ビザ・ワールドワイド・ジャパン キトニー氏

大阪でタッチ決済促進

 クレジットカードを端末にかざすだけで支払える「Visaのタッチ決済」の利用拡大などを通じて、消費者の利便性向上や中小規模の加盟店の持続的な成長などを促進する。あわせて公共交通機関での利用や加盟店の拡大でタッチ決済を普及させ、国内外の観光客を呼び込む。「大阪広域データ連携基盤」(ORDEN)との連携によりターゲットマーケティングへの購買データ活用や商品、アプリの開発などイノベーション創出で地域経済の活性化や観光施策、経済活性化策の立案・検証モデルの策定で協力する。4月17日からは、消費者向けにキャンペーンが始まる。

 ビザ・ワールドワイド・ジャパン 代表取締役社長のシータン・キトニー氏は、大阪で今回のプロジェクトを進める理由について、日本を訪れるインバウンド客の4割弱が大阪を訪れていると国際色豊かな地域であることを挙げる。大阪府では今後、大阪・関西万博や性的マイノリティを対象とした旅行業団体「IGLTA」のイベントも控えている。あわせていわゆる“Z世代”の人口に対する割合が全国で14.5%なのに対して、大阪府は20%と若年層の割合が高い。同社は、こうした大阪の人口構成もタッチ決済普及のチャンスと見る。同社と大阪府、大阪観光局は2019年からパートナーシップを締結している。

 大阪エリア振興プロジェクトにより、消費者は決済体験の向上や安全性の高さを享受できるようになるほか、事業者にも運営効率の向上で持続的なビジネスを実現できるよう支援する。これらにより社会インフラの向上や観光客の増加など自治体にとってのメリットも見込めるとする。

タッチ決済は堅調、全国でも普及進める

 Visaのタッチ決済は堅調に成長しているという。2023年12月時点でのタッチ決済対応クレジットカードの発行枚数は1億2000万枚超。実店舗におけるタッチ決済の利用率は29%と、およそ3件に1件がタッチ決済による。

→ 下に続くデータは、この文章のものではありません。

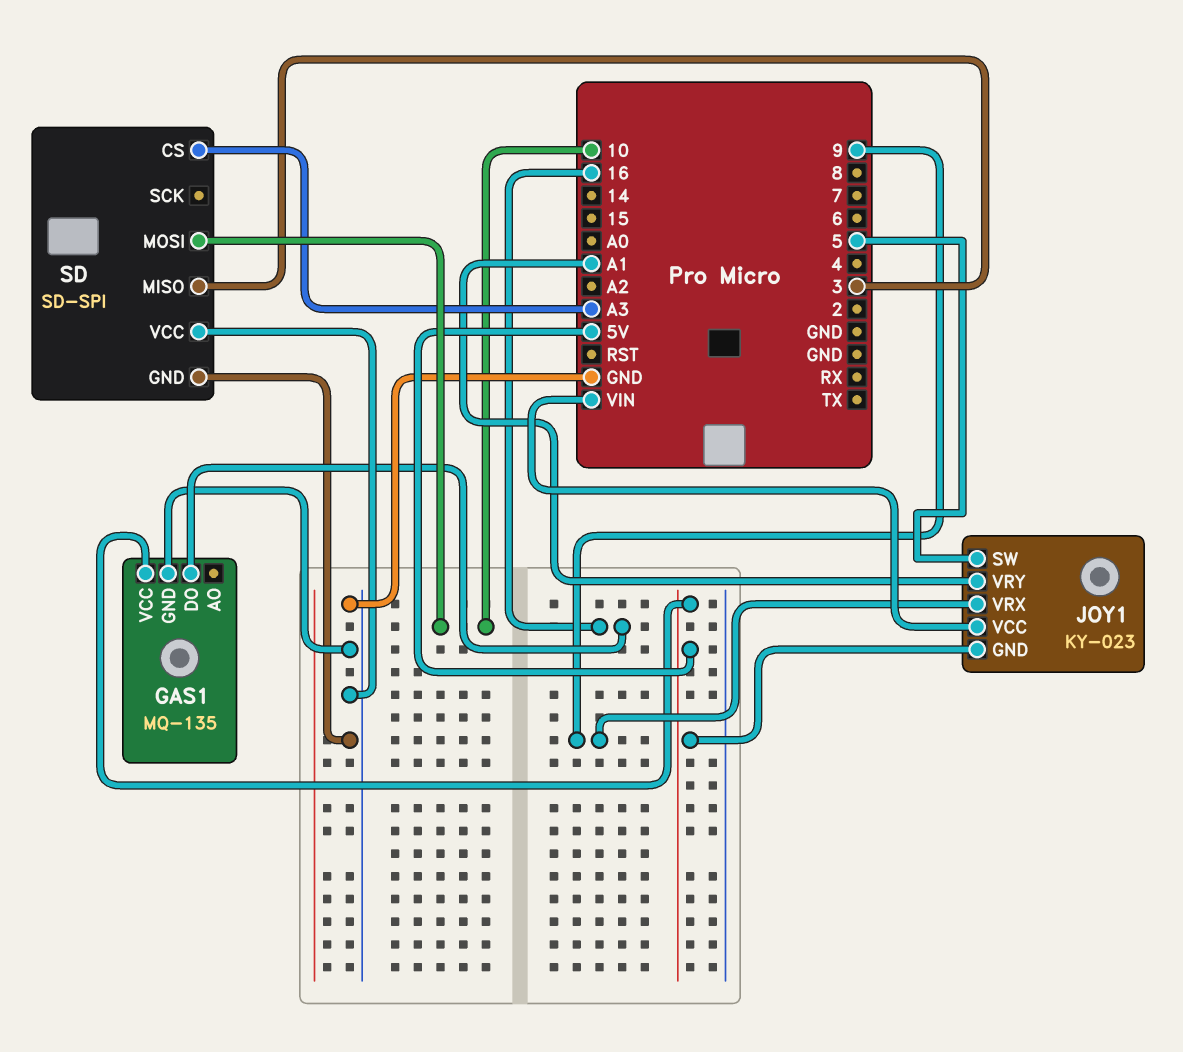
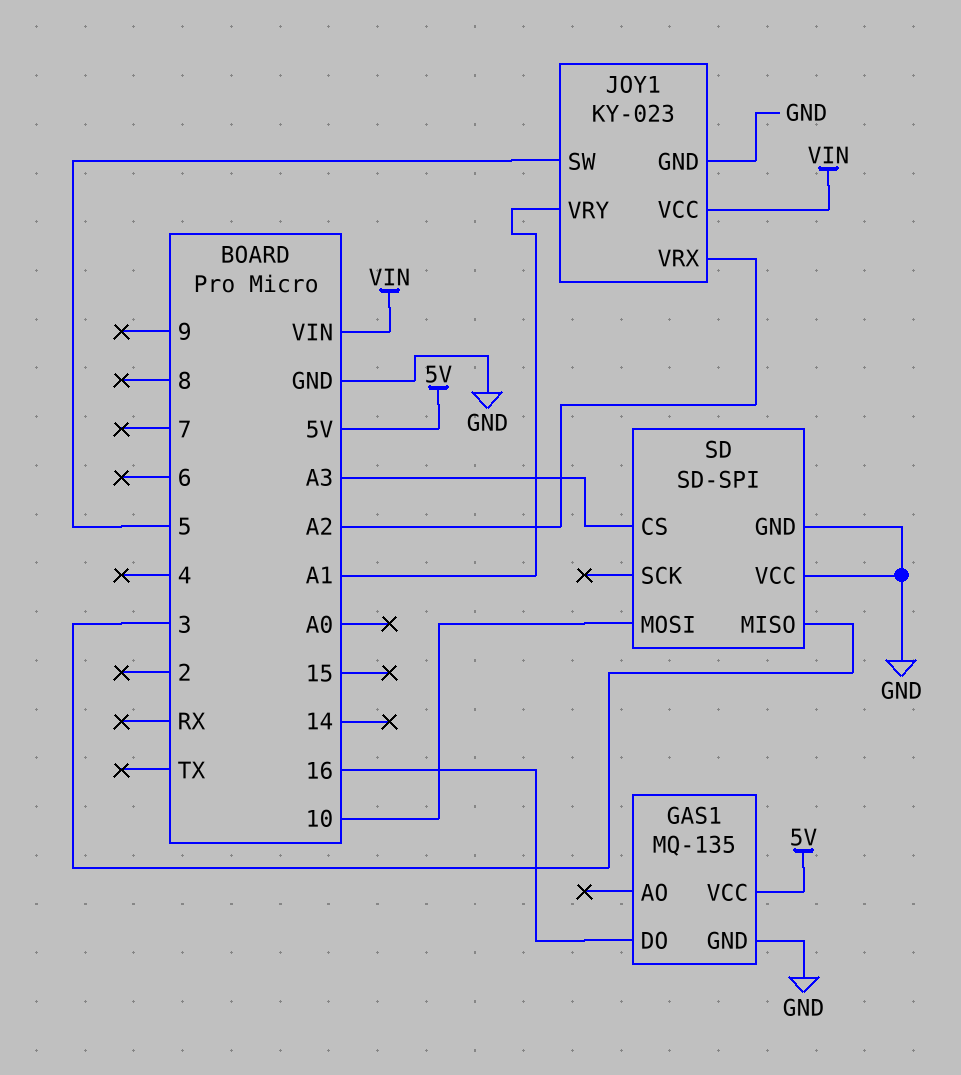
JOY1 pin GND: 5V -> GND
JOY1 pin VRX: 9 -> A2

 コンビニや飲食店、スーパーなど日常的に利用する店舗でもタッチ決済店舗の普及が進んでおり、非日常利用でも2021年~2023年間で5倍の伸びがあった。ユーザーの満足度も高水準という。公共交通機関では全28都道府県で全71プロジェクトが進行中としており、東急電鉄や大阪メトロ、阪急電鉄、名古屋鉄道などでは2024年中にも利用できるようになる見込み。

 消費者向けだけではなく、事業者側にも通常のスマートフォンなどがタッチ決済端末になるソリューション「Tap to Phone」を展開しており、大阪エリア振興プロジェクトでは、こうした仕組みも活用しアピールする。キトニー氏は「持続可能な成長につながる日本の決済の可能性を大阪から広げる。そのパートナーとなるビザは、タッチ決済の技術でキャッシュレス社会への変革の最前線に立つ。我々の目標は日本を決済システムにおけるイノベーションの世界的リーダーとすること」と語った。